Stored data entries:
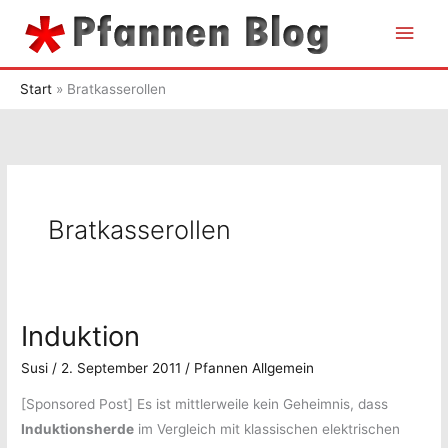
Zum
Hau
Inhalt
springen
Start
Bratkasserollen
Bratkasserollen
Induktion
Susi
/
2. September 2011
/
Pfannen Allgemein
[Sponsored Post] Es ist mittlerweile kein Geheimnis, dass
Induktionsherde
im Vergleich mit klassischen elektrischen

● Exercise goal
Output every line of text from the listing above without any changes, and leave the pictures out of your answer.

● Task output
Zum
Hau
Inhalt
springen
Start
Bratkasserollen
Bratkasserollen
Induktion
Susi
/
2. September 2011
/
Pfannen Allgemein
[Sponsored Post] Es ist mittlerweile kein Geheimnis, dass
Induktionsherde
im Vergleich mit klassischen elektrischen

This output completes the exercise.